### Text
┌────────

# AAM Lisbon Poll for the craic (no opinions, just Yes or No)



## Betsy Og (2 Oct 2009)

I'll start it with 1 Yes

(is there a poll function to streamline this?)


----------



## Caveat (2 Oct 2009)

Yes.

(And yes from my wife and about 80% of my friends/colleagues too BTW)


----------



## Sylvester3 (2 Oct 2009)

Yes. Roll on Federal Europe!


----------



## Vanilla (2 Oct 2009)

Yes. ( Again).


----------



## z107 (2 Oct 2009)

No (Again)

Is this poll legal?


----------



## Phibbleberry (2 Oct 2009)

Yes..no...yes..AHHH!     Leaning yes, still need to be pushed over..!


----------



## Vanilla (2 Oct 2009)

umop3p!sdn said:


> No (Again)
> 
> Is this poll legal?


 
It is, yes. And I'm now officially keeping an eye on you, so watch it.


----------



## Pique318 (2 Oct 2009)

Yes.


----------



## TarfHead (2 Oct 2009)

└────────

### Problem requirements
Retype the poll thread word for word, starting with "# AAM Lisbon" and going on through "to streamline this?)".

### Dataset excerpts

┌────────

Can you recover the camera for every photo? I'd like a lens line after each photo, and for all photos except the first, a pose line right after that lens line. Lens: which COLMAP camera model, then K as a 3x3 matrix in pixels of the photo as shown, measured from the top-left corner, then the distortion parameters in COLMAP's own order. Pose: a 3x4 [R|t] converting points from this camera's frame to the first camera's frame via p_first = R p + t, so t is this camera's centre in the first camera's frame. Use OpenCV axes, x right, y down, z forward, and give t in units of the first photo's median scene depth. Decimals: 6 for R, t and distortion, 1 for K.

└────────
┌────────

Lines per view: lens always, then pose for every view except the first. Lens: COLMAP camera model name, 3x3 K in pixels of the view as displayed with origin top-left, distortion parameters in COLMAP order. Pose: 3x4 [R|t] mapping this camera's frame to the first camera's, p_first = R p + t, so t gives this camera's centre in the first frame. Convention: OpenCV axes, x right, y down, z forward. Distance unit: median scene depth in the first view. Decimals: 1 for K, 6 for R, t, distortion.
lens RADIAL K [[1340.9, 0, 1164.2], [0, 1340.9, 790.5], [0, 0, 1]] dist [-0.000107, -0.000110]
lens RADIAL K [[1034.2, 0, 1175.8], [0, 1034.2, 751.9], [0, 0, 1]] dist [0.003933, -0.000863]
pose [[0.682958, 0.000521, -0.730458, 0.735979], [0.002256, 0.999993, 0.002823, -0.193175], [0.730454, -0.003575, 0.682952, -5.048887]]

└────────
┌────────

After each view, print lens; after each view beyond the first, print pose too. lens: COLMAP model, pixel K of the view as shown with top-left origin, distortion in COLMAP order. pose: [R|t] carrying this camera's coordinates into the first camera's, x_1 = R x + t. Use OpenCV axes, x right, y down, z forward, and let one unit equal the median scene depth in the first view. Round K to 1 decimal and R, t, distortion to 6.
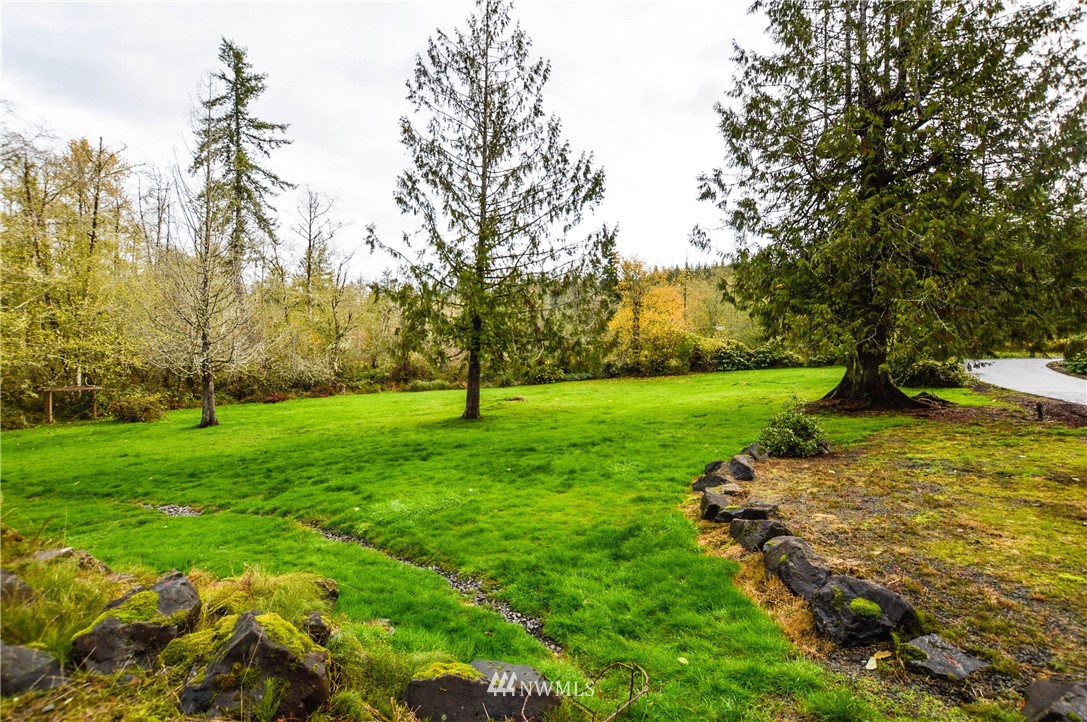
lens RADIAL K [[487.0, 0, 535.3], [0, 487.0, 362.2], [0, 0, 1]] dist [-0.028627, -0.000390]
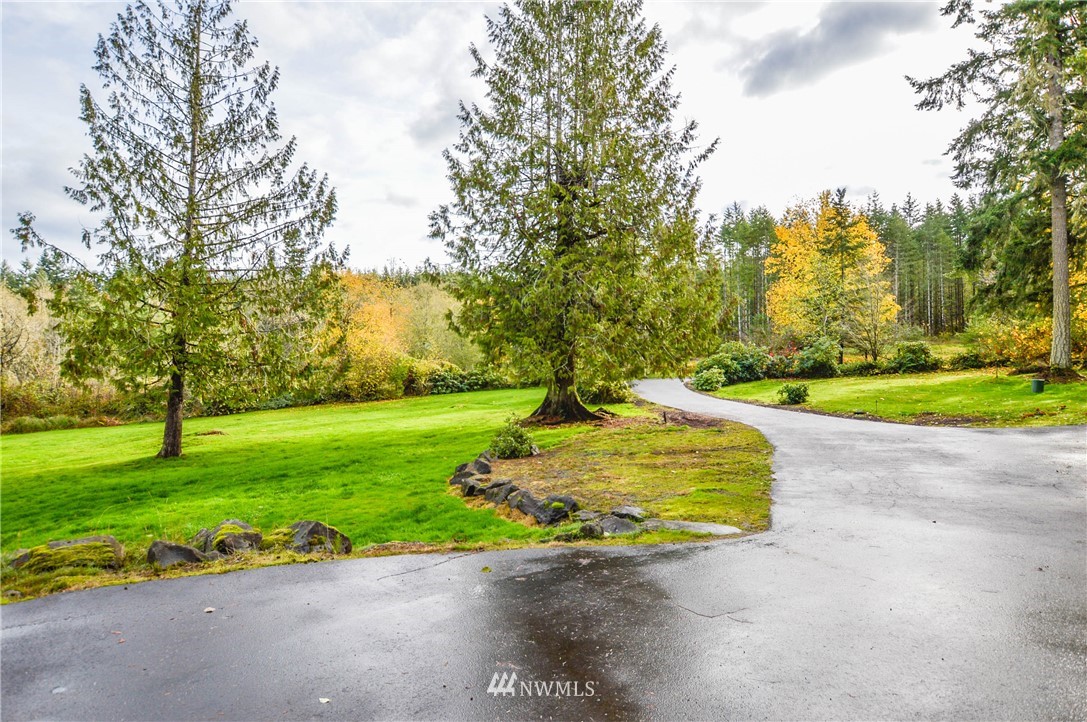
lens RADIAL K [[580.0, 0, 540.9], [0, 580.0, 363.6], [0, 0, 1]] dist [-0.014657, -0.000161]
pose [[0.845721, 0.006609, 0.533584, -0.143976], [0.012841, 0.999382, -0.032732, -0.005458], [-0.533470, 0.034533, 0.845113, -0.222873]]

└────────

### Written answer
# AAM Lisbon Poll for the craic (no opinions, just Yes or No)



## Betsy Og (2 Oct 2009)

I'll start it with 1 Yes

(is there a poll function to streamline this?)